§ WHAT IS REQUIRED
The entries below should be set down again exactly, with every picture left out.

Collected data
------------------------------------

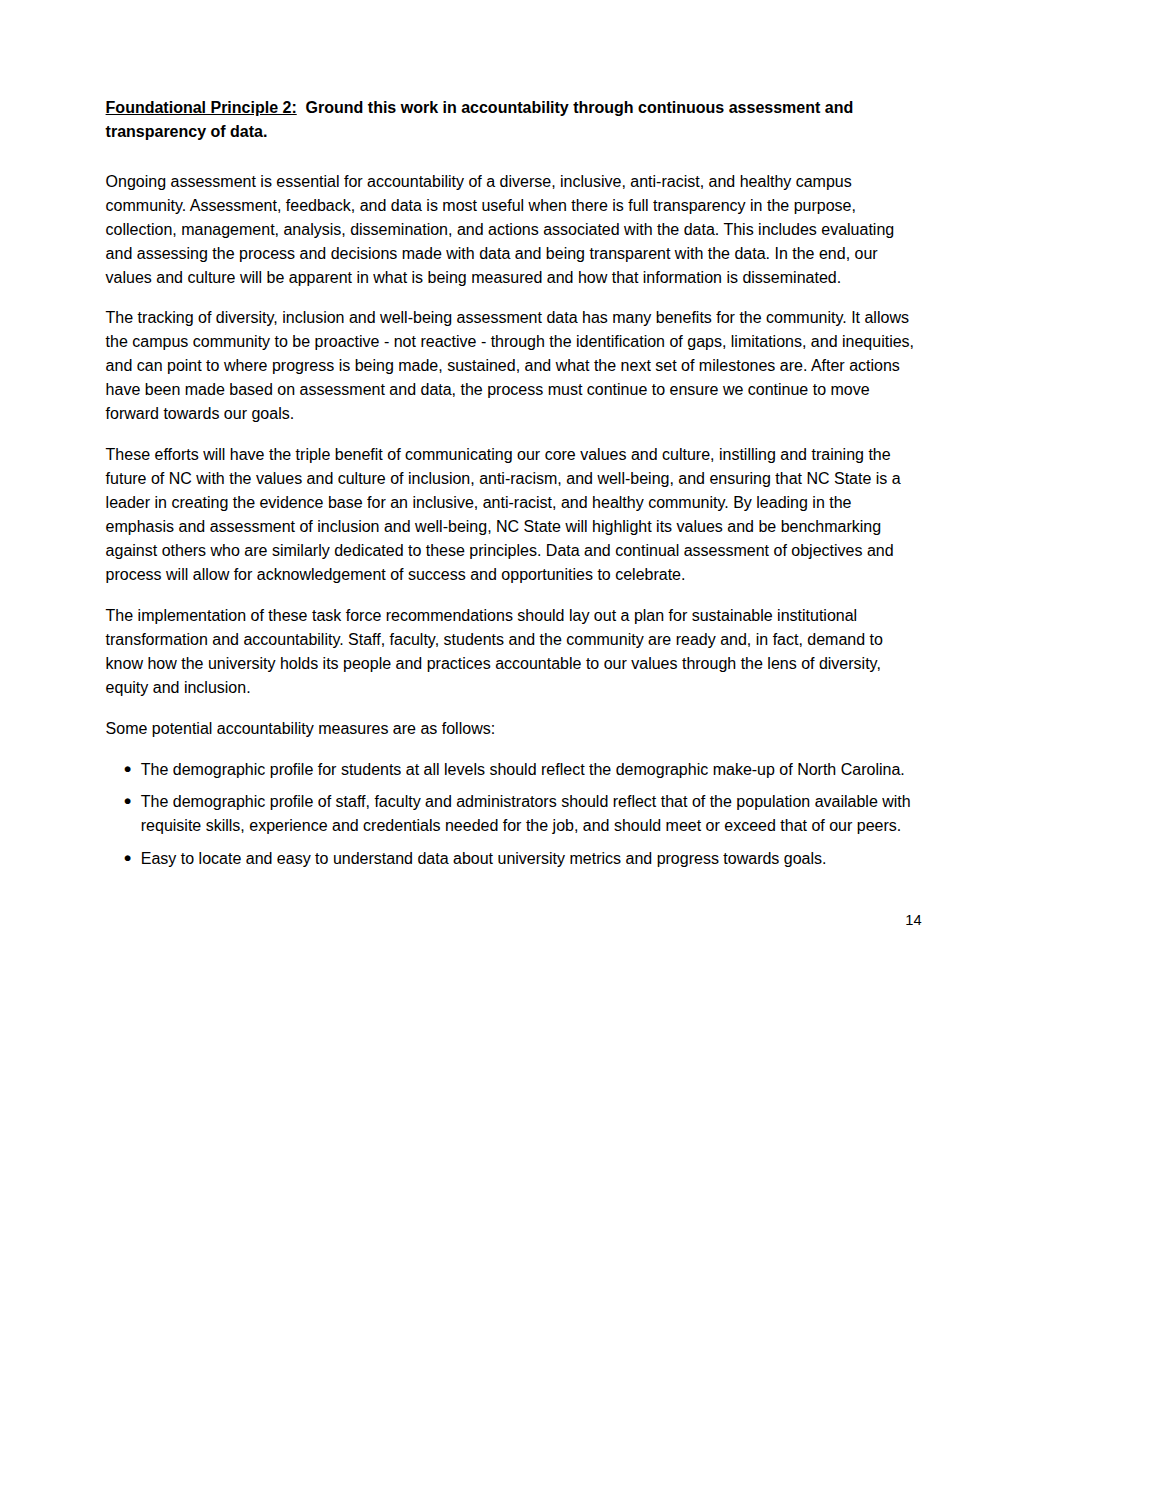Foundational Principle 2: Ground this work in accountability through continuous assessment and transparency of data.
Ongoing assessment is essential for accountability of a diverse, inclusive, anti-racist, and healthy campus community. Assessment, feedback, and data is most useful when there is full transparency in the purpose, collection, management, analysis, dissemination, and actions associated with the data. This includes evaluating and assessing the process and decisions made with data and being transparent with the data. In the end, our values and culture will be apparent in what is being measured and how that information is disseminated.
The tracking of diversity, inclusion and well-being assessment data has many benefits for the community. It allows the campus community to be proactive - not reactive - through the identification of gaps, limitations, and inequities, and can point to where progress is being made, sustained, and what the next set of milestones are. After actions have been made based on assessment and data, the process must continue to ensure we continue to move forward towards our goals.
These efforts will have the triple benefit of communicating our core values and culture, instilling and training the future of NC with the values and culture of inclusion, anti-racism, and well-being, and ensuring that NC State is a leader in creating the evidence base for an inclusive, anti-racist, and healthy community. By leading in the emphasis and assessment of inclusion and well-being, NC State will highlight its values and be benchmarking against others who are similarly dedicated to these principles. Data and continual assessment of objectives and process will allow for acknowledgement of success and opportunities to celebrate.
The implementation of these task force recommendations should lay out a plan for sustainable institutional transformation and accountability. Staff, faculty, students and the community are ready and, in fact, demand to know how the university holds its people and practices accountable to our values through the lens of diversity, equity and inclusion.
Some potential accountability measures are as follows:
The demographic profile for students at all levels should reflect the demographic make-up of North Carolina.
The demographic profile of staff, faculty and administrators should reflect that of the population available with requisite skills, experience and credentials needed for the job, and should meet or exceed that of our peers.
Easy to locate and easy to understand data about university metrics and progress towards goals.
14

------------------------------------

§ EXERCISE OUTPUT
Foundational Principle 2: Ground this work in accountability through continuous assessment and transparency of data.
Ongoing assessment is essential for accountability of a diverse, inclusive, anti-racist, and healthy campus community. Assessment, feedback, and data is most useful when there is full transparency in the purpose, collection, management, analysis, dissemination, and actions associated with the data. This includes evaluating and assessing the process and decisions made with data and being transparent with the data. In the end, our values and culture will be apparent in what is being measured and how that information is disseminated.
The tracking of diversity, inclusion and well-being assessment data has many benefits for the community. It allows the campus community to be proactive - not reactive - through the identification of gaps, limitations, and inequities, and can point to where progress is being made, sustained, and what the next set of milestones are. After actions have been made based on assessment and data, the process must continue to ensure we continue to move forward towards our goals.
These efforts will have the triple benefit of communicating our core values and culture, instilling and training the future of NC with the values and culture of inclusion, anti-racism, and well-being, and ensuring that NC State is a leader in creating the evidence base for an inclusive, anti-racist, and healthy community. By leading in the emphasis and assessment of inclusion and well-being, NC State will highlight its values and be benchmarking against others who are similarly dedicated to these principles. Data and continual assessment of objectives and process will allow for acknowledgement of success and opportunities to celebrate.
The implementation of these task force recommendations should lay out a plan for sustainable institutional transformation and accountability. Staff, faculty, students and the community are ready and, in fact, demand to know how the university holds its people and practices accountable to our values through the lens of diversity, equity and inclusion.
Some potential accountability measures are as follows:
The demographic profile for students at all levels should reflect the demographic make-up of North Carolina.
The demographic profile of staff, faculty and administrators should reflect that of the population available with requisite skills, experience and credentials needed for the job, and should meet or exceed that of our peers.
Easy to locate and easy to understand data about university metrics and progress towards goals.
14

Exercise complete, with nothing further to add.